"He is on the path of life who heeds instruction, but he who ignores reproof goes astray"
instruction
This is the Hebrew word musar, which means discipline, chastening, correction, reproof, punishment, instruction. These often-indicated hard lessons; ones that were not easy to absorb. There is clearly new information here, but it comes in the form of a setback or something done wrong that could have been done differently.
Solomon is trying to get us to pay attention to what happens to us and see it is as a lesson. He wants us to realize that God does not waste our experiences but wants us to learn from what we go through.

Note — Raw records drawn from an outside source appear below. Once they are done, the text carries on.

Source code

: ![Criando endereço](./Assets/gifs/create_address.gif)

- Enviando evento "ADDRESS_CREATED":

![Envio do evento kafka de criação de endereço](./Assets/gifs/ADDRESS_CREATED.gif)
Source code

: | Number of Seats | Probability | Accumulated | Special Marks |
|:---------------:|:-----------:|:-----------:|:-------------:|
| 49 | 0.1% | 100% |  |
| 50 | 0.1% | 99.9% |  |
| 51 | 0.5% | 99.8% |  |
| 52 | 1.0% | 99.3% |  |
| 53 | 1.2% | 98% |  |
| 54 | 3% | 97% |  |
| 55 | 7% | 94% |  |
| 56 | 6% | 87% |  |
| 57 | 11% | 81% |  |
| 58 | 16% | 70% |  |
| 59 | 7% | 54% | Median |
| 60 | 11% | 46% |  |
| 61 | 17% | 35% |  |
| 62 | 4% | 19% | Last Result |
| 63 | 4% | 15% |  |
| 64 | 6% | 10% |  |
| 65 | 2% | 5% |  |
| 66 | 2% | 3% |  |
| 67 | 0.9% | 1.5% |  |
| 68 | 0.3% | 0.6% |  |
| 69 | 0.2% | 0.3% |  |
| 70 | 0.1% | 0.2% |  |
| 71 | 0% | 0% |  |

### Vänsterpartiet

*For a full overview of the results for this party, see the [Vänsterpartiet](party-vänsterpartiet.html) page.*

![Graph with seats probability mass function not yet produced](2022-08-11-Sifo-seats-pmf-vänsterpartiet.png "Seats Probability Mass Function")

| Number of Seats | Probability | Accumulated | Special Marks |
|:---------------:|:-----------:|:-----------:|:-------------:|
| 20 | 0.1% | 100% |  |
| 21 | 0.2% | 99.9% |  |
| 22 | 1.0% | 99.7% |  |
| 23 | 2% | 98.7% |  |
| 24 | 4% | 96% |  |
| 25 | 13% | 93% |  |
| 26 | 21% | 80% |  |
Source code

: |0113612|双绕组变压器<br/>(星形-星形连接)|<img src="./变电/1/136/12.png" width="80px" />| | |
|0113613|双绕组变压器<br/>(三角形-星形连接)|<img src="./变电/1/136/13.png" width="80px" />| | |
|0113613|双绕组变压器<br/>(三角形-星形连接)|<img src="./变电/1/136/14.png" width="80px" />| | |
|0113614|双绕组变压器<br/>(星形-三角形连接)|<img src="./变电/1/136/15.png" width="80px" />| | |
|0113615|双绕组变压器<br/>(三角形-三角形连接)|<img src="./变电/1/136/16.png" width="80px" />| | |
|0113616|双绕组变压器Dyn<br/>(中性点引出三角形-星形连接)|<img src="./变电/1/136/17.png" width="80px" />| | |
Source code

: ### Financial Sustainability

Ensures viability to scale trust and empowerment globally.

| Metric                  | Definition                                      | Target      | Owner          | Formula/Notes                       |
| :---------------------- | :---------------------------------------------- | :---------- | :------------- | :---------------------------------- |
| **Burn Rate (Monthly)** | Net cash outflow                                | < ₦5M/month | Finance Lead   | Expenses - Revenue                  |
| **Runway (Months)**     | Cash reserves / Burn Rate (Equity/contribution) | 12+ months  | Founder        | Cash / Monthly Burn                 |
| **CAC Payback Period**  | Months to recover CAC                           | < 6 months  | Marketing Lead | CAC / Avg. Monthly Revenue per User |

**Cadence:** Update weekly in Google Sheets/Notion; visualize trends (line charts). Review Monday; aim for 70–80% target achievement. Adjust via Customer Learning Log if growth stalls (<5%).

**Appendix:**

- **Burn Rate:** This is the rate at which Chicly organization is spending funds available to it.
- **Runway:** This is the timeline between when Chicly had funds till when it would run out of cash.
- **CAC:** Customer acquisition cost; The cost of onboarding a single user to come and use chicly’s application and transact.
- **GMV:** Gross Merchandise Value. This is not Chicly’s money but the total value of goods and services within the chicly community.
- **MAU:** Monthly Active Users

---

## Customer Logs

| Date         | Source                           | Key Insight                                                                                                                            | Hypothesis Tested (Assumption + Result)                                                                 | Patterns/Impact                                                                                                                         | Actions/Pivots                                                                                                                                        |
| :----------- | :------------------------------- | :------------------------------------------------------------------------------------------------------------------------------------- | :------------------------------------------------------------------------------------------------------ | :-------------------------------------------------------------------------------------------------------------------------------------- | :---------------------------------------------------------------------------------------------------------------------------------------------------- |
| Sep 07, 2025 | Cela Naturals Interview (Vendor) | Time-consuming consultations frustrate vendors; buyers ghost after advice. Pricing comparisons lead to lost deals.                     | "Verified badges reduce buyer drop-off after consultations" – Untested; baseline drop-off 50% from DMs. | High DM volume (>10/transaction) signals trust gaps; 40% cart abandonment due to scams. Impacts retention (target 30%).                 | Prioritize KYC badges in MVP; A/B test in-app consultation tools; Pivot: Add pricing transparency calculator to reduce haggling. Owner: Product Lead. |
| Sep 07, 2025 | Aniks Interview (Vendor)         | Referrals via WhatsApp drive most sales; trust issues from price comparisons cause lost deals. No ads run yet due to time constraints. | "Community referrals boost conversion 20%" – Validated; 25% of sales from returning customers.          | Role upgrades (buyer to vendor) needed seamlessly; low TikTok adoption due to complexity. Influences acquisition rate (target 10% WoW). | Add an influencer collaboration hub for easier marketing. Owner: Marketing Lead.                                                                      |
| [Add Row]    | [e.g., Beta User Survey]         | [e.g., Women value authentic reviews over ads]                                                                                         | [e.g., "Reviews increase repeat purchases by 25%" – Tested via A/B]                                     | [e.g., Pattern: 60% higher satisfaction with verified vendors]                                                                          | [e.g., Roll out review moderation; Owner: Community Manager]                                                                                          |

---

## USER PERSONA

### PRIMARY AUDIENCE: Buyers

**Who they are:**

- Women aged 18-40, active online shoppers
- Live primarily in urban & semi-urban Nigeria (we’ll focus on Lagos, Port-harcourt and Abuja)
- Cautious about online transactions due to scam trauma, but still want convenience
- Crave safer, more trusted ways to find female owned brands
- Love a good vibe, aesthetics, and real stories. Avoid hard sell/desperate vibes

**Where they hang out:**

What are the things right now that are not going the way you want them to go? These areas are the prime candidates for this kind of instruction that Solomon wants you to pay attention to in this verse. What could have been done differently? What choices could have been made so that this negative result could have been turned to a positive result? What have you learned from this situation? If you do not learn from these types of things, then you are largely condemned to repeat them.
ignores
This is the Hebrew word azab, which means to leave, forsake, let loose, abandon. All these carry the idea of ignore which is the word that the translators used here. The good is contrasted with the bad. Both people have negative consequences happen to them when they mess up or don't calculate correctly, but the person who is on the path to a great life pays attention to why it might have happened, other ways of handling it, and choices that could have been made differently to minimize or eliminate the problems.
The fool here just lets the rebukes of life come and go in their life with little evaluation. That is just the way life is to them. They just accept rebuke, difficulty, and problems as the fare for living. The idea of God engineering consequences into the society doesn't fully enter their thinking. If it does, they wonder why would God have wanted anything bad to happen to them.
God has made the rules for life, and we would do well to pay attention to them.